Patchy performance and executive departures have reignited bid talk around SABMiller
February 24, 2015

■ Unexpected executive departures

■ US joint venture increased profits 3 per cent last year

■ Africa outperforming Asia Pacific

IC TIP: Hold at 3631p

Earlier this month, SABMiller (SAB) finance chief Jamie Wilson unexpectedly tendered his resignation, citing "personal reasons". The news came barely a week after Tom Long, chief executive of the group's US joint venture MillerCoors, announced that he would be retiring in June. News of the departures heightened speculation that Anheuser-Busch InBev NV (ABI:EN) was lining up for a tilt at SABMiller - although these rumours have been doing the rounds for some time.

Midway through February, MillerCoors announced a steep fall in underlying fourth-quarter earnings as a result of falling beer sales volumes. Full-year earnings, however, are still set to outstrip those for 2013 by nearly 3 per cent. And recent marketing measures are starting to bear fruit: sales of Miller Lite grew in the fourth quarter - the first quarterly increase in seven years.

An earlier third-quarter update for the whole SABMiller group highlighted the variance in performance across its markets. Beverage volumes are still growing strongly in Africa, but the performance of SAB's Asia Pacific segment was held in check by a 9 per cent volume decline in China, where adverse weather conditions continued to weigh on sales.

 

Numis says…

Buy.

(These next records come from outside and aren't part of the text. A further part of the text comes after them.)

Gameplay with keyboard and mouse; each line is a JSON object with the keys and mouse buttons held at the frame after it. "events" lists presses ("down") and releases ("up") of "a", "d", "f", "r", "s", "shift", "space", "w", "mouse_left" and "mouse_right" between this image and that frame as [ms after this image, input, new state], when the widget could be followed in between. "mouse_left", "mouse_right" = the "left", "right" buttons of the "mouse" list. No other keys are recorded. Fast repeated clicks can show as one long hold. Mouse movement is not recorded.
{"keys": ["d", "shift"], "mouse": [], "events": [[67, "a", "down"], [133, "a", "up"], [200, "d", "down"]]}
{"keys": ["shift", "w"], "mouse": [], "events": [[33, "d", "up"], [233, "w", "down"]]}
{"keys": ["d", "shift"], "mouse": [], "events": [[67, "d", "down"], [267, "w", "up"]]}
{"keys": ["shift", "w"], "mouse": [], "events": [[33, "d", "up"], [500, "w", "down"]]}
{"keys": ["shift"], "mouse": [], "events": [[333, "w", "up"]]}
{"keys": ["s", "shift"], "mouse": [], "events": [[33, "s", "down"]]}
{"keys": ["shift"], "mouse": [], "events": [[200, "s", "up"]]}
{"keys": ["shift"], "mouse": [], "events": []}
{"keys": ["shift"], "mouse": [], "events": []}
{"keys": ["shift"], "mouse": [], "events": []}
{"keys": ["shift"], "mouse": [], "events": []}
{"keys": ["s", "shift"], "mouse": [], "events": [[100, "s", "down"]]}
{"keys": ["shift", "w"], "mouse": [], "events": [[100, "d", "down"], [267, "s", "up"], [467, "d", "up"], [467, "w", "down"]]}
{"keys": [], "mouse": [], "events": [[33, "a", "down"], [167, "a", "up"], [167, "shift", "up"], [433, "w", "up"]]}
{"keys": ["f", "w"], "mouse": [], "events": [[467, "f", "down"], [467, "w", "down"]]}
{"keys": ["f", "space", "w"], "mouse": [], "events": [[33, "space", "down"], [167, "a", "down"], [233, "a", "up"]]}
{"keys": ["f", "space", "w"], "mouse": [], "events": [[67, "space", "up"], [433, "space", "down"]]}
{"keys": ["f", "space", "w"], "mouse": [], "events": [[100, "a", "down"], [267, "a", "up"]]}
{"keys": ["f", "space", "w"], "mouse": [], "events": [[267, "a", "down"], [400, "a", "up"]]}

MillerCoors, which generates around 12 per cent of SAB's trading profits, has reported a 12 per cent fall in fourth-quarter earnings. Domestic sales volumes for both MillerCoors' retail and wholesale segments fell by 2.5 per cent for the year. Nevertheless, net revenue per barrel, excluding contract brewing and company distributor sales, rose 2.9 per cent. For 2015 management expects market pricing in the US market to be "a bit more aggressive". Having reviewed our growth and US dollar assumptions in the wake of SAB's third-quarter update, we have downgraded our 2015-16 forecasts by 4.5 per cent. We expect EPS of 233¢ for the year to March 2015, rising to 244¢ next year.

 

JPMorgan Cazenove says…

Overweight. SABMiller's premium to the sector has been waning as a result of margin pressure. Anheuser-Busch's shares have also performed better, which has led to a revival of M&A speculation. We retain our view that this oft-mooted deal would offer ABI's controlling shareholders lower returns at higher risk than a comparable cash return. In any case, a merger might not be practicable because ABI's key shareholders will be reluctant to cede voting equity, while key SAB shareholders (Altria 27 per cent and Santo Domingo 14 per cent) may require equity to avoid paying a fortune in capital gains tax. We expect 2015 EPS of 239¢, rising to 250¢ next year.